Рихард предложил господину Палу убираться в преисподнюю и притом как можно глубже.
Что касается господина Пала, то он не был столь жесток и не стал посылать хозяина в такую даль, – он лишь сообщил ему, что лавка Соломона находится на улице Порцеллан, в доме номер три.
Проклиная в душе Пала, Рихард быстро оделся и поспешил на розыски Соломона с улицы Порцеллан прежде, чем тот успеет выставить на всеобщее обозрение портрет женщины, лицо которой было слишком хорошо известно в столице.

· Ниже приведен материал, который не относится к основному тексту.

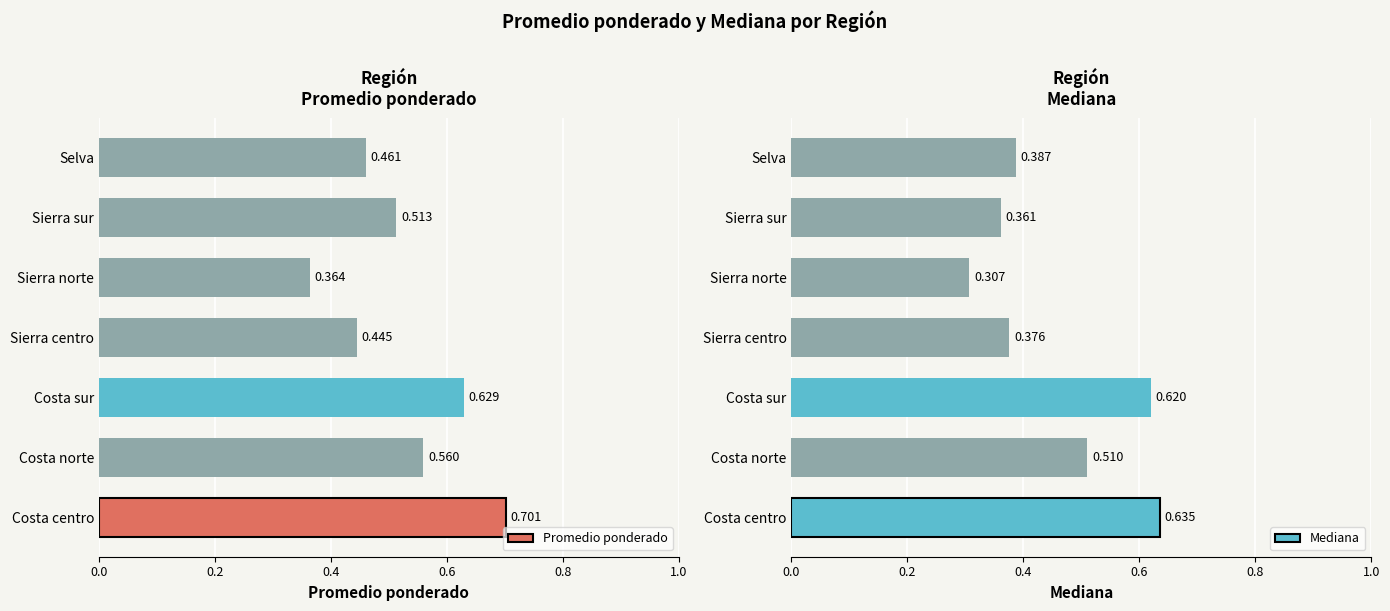

At which label does Promedio ponderado reach its peak?

Costa centro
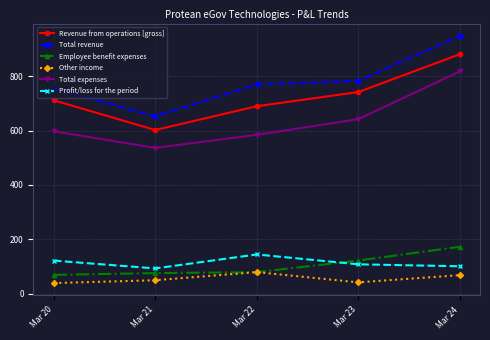

Does the chart have visible grid lines?

Yes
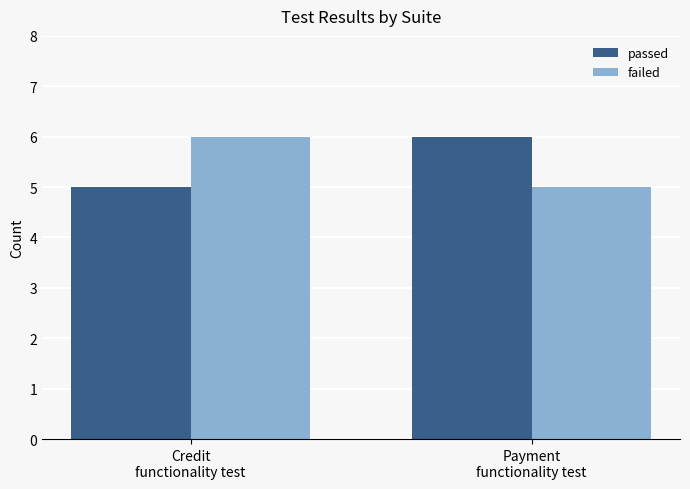

What is the lowest value of the failed series?

5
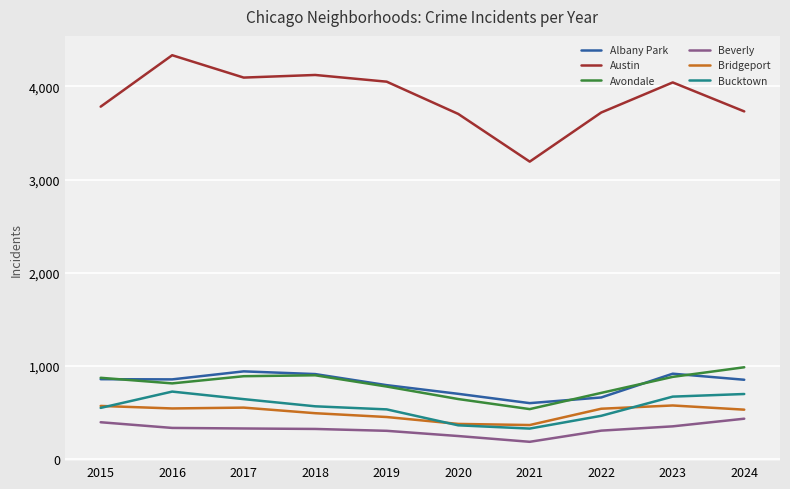

Rank the series at 2016 from highest to lowest value.

Austin, Albany Park, Avondale, Bucktown, Bridgeport, Beverly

Он быстро нашел лавку антиквара. То была низкая лачуга; чтобы войти в нее с улицы, надо было спуститься по нескольким ступенькам вниз. Свет проникал в помещение сквозь единственную дверь, которая поэтому постоянно оставалась полуоткрытой. По обе стороны входа стояла ветхая мебель: полуразвалившиеся мягкие кресла, покосившиеся комоды и буфеты, на которых сверху громоздились скамеечки для ног; по углам – китайские этажерки, уставленные щербатыми керамическими блюдами и тарелками; на полу груды пухлых фолиантов; зато конская сбруя, густо смазанная маслом, была вознесена на почетное место, к потолку, где она соседствовала с позолоченной люстрой; чучела попугаев, белок и комнатных собачек глядели с полок на вошедшего своими стеклянными глазами, образуя своеобразный натюрморт; рядом высились поврежденные статуи: Геркулес с одной рукой, Минерва, с отбитым носом, Венера, склеенная кое-как из отдельных кусков; на стенах красовались разные полотна в пышных рамах, по преимуществу без стекол: «Похищение Европы», а также «Азия», «Африка», «Америка» и даже портрет Иосифа, чей плащ остался в руках супруги Потифара.[27] В открытых шкафах хранились всевозможные инструменты, какие только мог придумать изобретательный человеческий ум; они были изготовлены из стекла, железа, меди, цинка и олова. И над всем этим витал запах древности.